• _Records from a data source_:
----------

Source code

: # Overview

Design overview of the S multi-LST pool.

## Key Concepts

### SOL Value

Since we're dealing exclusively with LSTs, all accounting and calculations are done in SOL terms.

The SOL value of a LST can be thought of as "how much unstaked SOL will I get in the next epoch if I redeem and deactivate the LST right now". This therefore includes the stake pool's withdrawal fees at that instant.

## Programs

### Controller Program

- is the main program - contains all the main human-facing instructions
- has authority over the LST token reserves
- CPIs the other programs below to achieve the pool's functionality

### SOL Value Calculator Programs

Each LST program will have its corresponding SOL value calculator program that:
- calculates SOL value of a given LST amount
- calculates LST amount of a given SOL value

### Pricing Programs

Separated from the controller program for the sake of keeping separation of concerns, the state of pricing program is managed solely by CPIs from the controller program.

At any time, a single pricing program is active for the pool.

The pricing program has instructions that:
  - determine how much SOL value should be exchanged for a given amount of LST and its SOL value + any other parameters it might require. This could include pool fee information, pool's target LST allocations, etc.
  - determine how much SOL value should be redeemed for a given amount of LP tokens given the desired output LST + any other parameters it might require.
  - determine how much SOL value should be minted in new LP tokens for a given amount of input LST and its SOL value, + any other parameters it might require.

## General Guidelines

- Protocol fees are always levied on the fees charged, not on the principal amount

----------

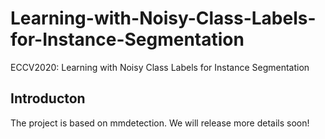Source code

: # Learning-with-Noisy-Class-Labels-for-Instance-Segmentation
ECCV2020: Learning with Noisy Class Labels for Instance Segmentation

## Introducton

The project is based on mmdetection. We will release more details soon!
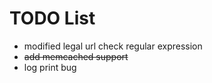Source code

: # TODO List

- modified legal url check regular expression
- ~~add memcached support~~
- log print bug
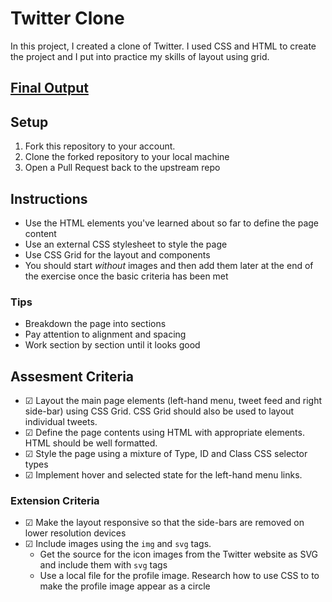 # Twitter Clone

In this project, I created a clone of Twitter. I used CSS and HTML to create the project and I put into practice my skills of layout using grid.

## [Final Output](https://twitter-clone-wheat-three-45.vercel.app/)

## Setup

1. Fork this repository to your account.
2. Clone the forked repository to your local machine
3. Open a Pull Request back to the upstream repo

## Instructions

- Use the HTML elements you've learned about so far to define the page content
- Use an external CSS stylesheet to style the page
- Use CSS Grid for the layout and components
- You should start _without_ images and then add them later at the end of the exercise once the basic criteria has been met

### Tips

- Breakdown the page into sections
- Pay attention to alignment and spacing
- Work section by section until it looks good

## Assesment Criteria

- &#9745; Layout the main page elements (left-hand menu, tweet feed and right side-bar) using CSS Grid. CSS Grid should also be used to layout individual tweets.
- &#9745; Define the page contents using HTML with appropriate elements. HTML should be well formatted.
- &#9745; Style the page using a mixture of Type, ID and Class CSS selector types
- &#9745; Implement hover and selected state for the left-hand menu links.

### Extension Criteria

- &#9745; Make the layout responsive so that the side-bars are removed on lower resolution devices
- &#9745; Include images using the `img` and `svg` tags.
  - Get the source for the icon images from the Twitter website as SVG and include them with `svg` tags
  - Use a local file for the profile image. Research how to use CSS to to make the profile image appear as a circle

----------

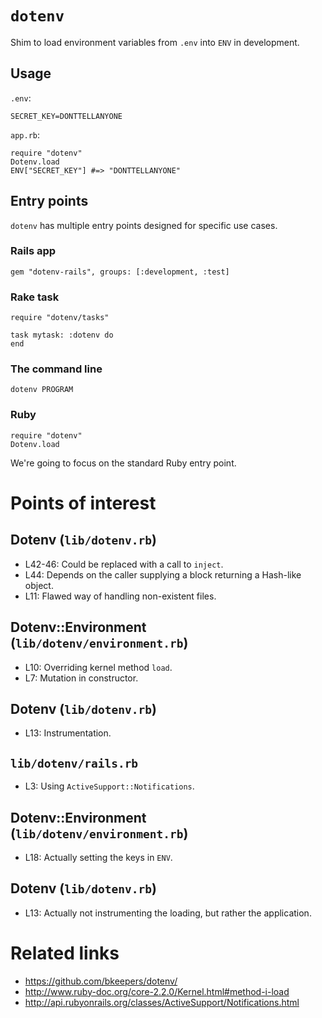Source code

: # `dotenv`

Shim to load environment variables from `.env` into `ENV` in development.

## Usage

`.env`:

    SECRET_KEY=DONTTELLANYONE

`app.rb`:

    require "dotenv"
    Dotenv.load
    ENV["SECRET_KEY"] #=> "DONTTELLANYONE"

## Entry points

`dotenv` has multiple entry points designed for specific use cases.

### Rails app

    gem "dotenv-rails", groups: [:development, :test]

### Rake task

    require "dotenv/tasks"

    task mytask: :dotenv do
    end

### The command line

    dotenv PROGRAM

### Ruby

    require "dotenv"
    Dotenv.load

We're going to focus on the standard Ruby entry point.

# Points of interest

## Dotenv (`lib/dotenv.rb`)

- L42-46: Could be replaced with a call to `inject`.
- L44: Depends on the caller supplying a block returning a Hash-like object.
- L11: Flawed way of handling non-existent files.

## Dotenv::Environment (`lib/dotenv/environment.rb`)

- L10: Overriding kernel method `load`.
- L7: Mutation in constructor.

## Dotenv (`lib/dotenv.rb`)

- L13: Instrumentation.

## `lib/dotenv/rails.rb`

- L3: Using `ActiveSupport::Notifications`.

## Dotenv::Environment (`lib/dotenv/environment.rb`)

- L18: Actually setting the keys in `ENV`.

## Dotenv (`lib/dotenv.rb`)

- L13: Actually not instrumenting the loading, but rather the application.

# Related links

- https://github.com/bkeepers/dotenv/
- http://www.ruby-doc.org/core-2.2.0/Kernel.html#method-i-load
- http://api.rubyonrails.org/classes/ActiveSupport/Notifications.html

----------

• _YOUR GOAL_:
Which of the lines above include the string "tokens"? Pick them out and copy them.

• _SOLUTION TO THIS EXERCISE_:
  - determine how much SOL value should be redeemed for a given amount of LP tokens given the desired output LST + any other parameters it might require.
  - determine how much SOL value should be minted in new LP tokens for a given amount of input LST and its SOL value, + any other parameters it might require.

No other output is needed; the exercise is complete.